● SUPPLIED DATA:
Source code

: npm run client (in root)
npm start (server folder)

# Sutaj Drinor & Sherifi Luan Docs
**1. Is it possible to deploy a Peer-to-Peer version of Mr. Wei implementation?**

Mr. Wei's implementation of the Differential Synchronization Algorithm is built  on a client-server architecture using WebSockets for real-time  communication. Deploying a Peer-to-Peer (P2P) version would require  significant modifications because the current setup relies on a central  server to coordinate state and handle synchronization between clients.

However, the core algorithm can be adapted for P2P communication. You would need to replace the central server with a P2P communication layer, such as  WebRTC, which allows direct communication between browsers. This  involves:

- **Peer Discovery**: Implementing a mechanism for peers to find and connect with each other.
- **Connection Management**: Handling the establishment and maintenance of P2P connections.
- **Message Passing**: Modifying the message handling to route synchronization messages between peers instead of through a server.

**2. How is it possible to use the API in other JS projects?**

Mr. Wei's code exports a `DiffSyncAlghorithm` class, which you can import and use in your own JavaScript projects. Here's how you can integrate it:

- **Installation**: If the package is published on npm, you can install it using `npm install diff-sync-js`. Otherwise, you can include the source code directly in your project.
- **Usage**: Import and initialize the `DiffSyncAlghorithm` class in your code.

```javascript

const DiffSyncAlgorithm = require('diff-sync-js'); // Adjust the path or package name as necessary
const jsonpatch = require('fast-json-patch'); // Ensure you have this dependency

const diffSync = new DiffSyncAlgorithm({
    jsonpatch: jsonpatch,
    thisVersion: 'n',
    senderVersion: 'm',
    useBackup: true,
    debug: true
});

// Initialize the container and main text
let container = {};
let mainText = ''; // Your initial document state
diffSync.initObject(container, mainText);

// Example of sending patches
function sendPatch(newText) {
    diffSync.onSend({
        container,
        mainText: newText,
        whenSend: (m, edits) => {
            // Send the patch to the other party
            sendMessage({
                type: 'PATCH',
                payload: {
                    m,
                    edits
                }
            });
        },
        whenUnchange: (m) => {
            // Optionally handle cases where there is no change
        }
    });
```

● WORK TASK:
One inclusive range is required: first line of the data through the line containing "- **Peer Discovery**: Implementing". Set it down exactly and output nothing else.

● SOLUTION BELOW:
Source code

: npm run client (in root)
npm start (server folder)

# Sutaj Drinor & Sherifi Luan Docs
**1. Is it possible to deploy a Peer-to-Peer version of Mr. Wei implementation?**

Mr. Wei's implementation of the Differential Synchronization Algorithm is built  on a client-server architecture using WebSockets for real-time  communication. Deploying a Peer-to-Peer (P2P) version would require  significant modifications because the current setup relies on a central  server to coordinate state and handle synchronization between clients.

However, the core algorithm can be adapted for P2P communication. You would need to replace the central server with a P2P communication layer, such as  WebRTC, which allows direct communication between browsers. This  involves:

- **Peer Discovery**: Implementing a mechanism for peers to find and connect with each other.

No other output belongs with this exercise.